One thing that Derrick does very well is to “look into the future.” His parents note that he often figures out how stories and television shows will end. His art teacher has described his ability to picture how his work will look before he starts. Similarly, Derrick is good at “looking back,” using his past experiences to figure out the best way to proceed. For example, in science class, he recently asked the teacher if he could switch partners for a lab activity, explaining, “last week all we did was goof around, and we didn’t do our work.”

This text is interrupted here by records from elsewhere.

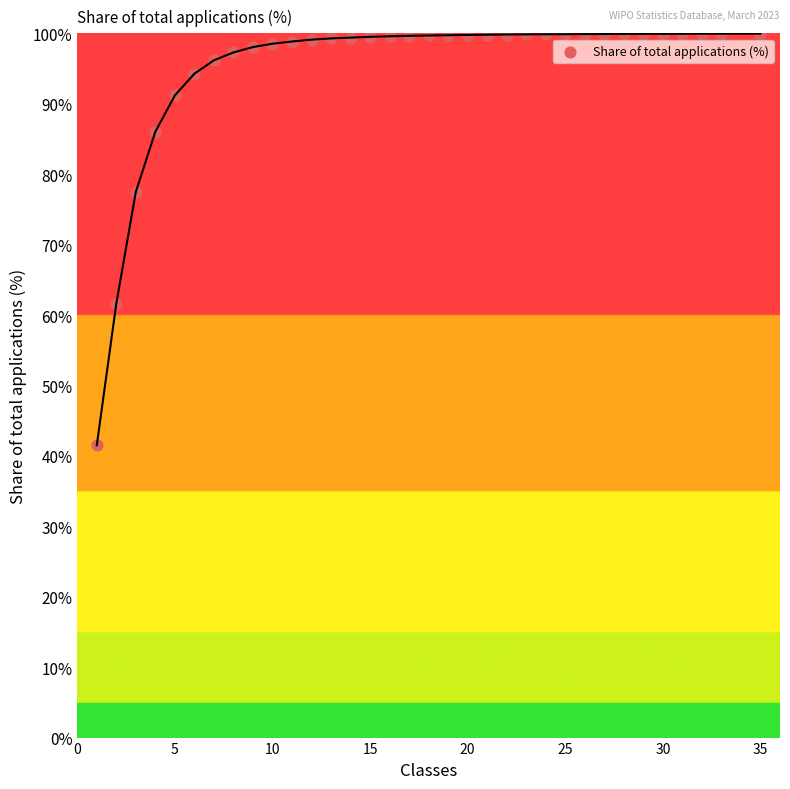

What is the range of X values (max minus min)?

34.0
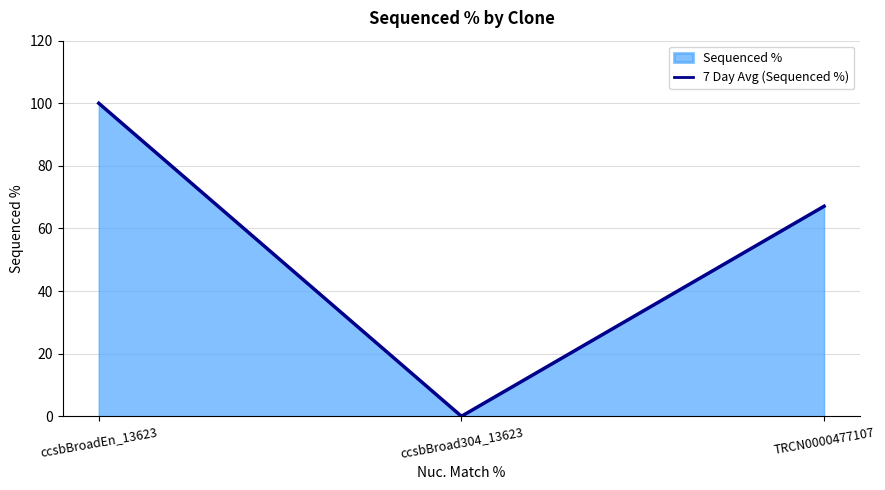

True or false: the data shows 18.9 at TRCN0000477107.

False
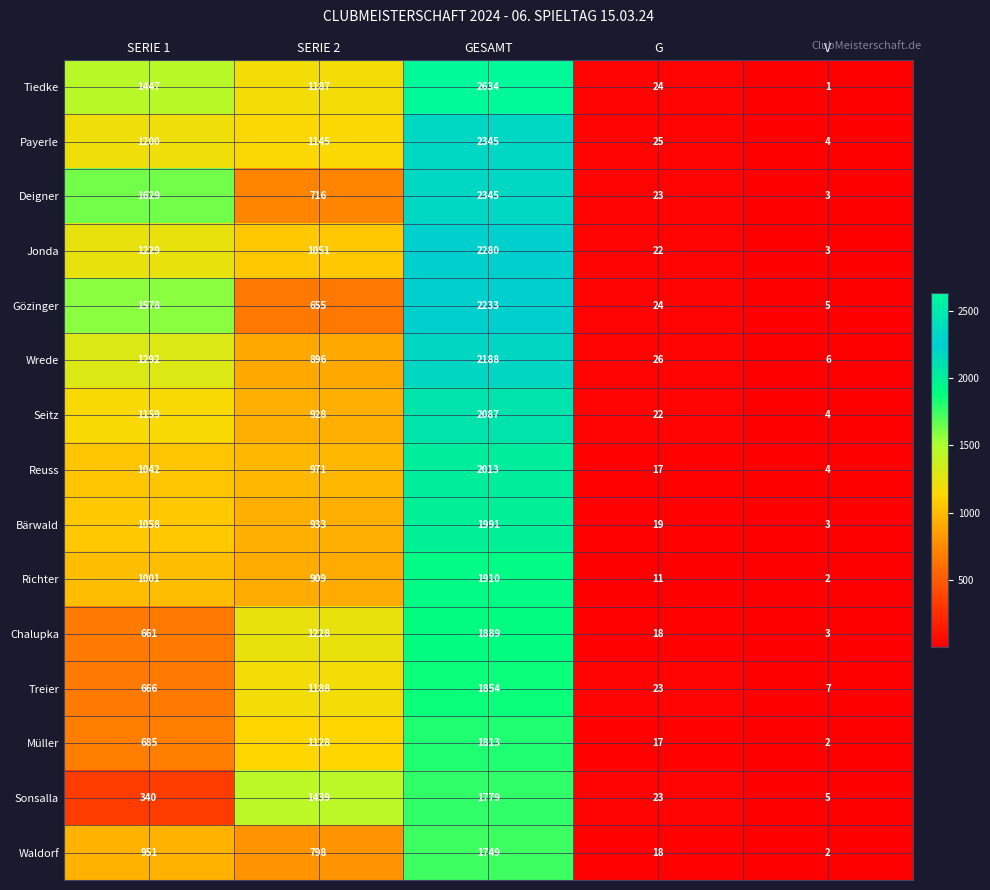

The Payerle series shows 3955 at GESAMT. True or false?

False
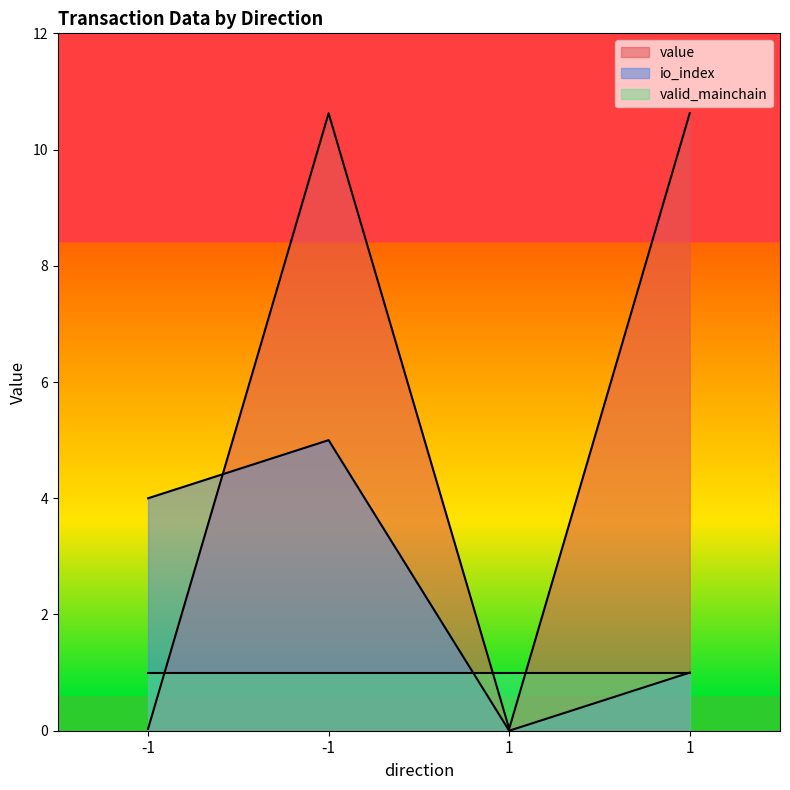

At which category does value reach its first local valley?

1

  • Good previewing—he can “look into the future” to make predictions and visualize outcomes (e.g., television shows, art projects, etc.)
  • Good reinforcement control—he can “look into the past” and make decisions based on past experiences and results (e.g., science class)
  • At times, he makes many original comments in class
  • He has a good understanding of math concepts

Areas in Need of Improvement:

  • Consistency control—Derrick seems to be having trouble keeping his mental energy flowing at an even rate, so he seems “hot and cold” (e.g., doodling versus participating)
  • Cognitive activation—he has a great imagination, but sometimes his mind makes connections between too much information, causing him to get off-track (e.g., tangential comments in class)
  • Depth of processing—he has a tendency to gloss over little details, even though he understands the bigger picture or concept (e.g., math errors)


  • Mathematics—in addition to being good at math, he enjoys it and uses his abilities outside of school (like helping his mother when shopping)  

Possible Management Plan:

It is important to speak with Derrick about his inconsistent mental energy supply. He needs to develop an understanding of when his energy is strong and when it is weak. Calling Derrick “lazy” or “unmotivated” would not be useful; in fact, such an approach might be harmful. When talking to Derrick, emphasizing his strengths, such as math and previewing, is just as important, if not more important than discussing areas he needs to improve.

Leveraging Strengths and Affinities:

  • Investigate Derrick’s other areas of affinity and interest. For example, judging from his shared memories, he seemed to enjoy his family trip. He also seemed interested in science content. Explore these topics further. Encourage Derrick to share other areas of interest, so that these interests can be incorporated into his management plan. 
  • Encourage Derrick to use his previewing skills to visualize his performance right before an activity or class session.  By creating a picture of himself participating in the class discussion and focusing on the task at hand, he will, hopefully, make that behavior more likely.

Accommodations and Interventions:

  • Derrick’s peers may help him become more involved when his mental energy is low. For example, a class “buddy” might prompt him when he seems to be in a “cold” period.
  • Derrick might also be able to monitor his own attention, especially if he keeps a log to track of his level of mental energy. At incremental times throughout the day, he can record his behavior as being ‘on’ or ‘off’ in terms of mental energy. Then, at the end of the day, he can sit down with the teacher to reflect on his patterns and performance. With Derrick’s ability to learn from experience, this heightened self-awareness will likely have a positive impact on his attention levels. 
  • Derrick may need some sort of written or verbal cues to help remind him of the topic at hand. These cues might help him keep his ideas and comments more closely linked to classroom discussions. 
  • When Derrick makes a comment that seems tangential, ask him to explain the connection to the topic at hand.  Setting a comment quota (i.e., a set number of times he may contribute during a lesson or period) might also be helpful.
  • Derrick may need specific strategies to help him remember to review details before engaging his strong conceptual understanding. For example, in math, the first step in an assignment should be to go through problems, highlighting function words or signs, so that he doesn’t gloss over the little details. Having done this, Derrick can begin working on solving the problems. 
  • Encourage Derrick to develop the habit of self-monitoring, or checking his work both during, and immediately after a task. For example, encourage him to look specifically for his typical mistakes in math, e.g., mixing up the sign or skipping a variable.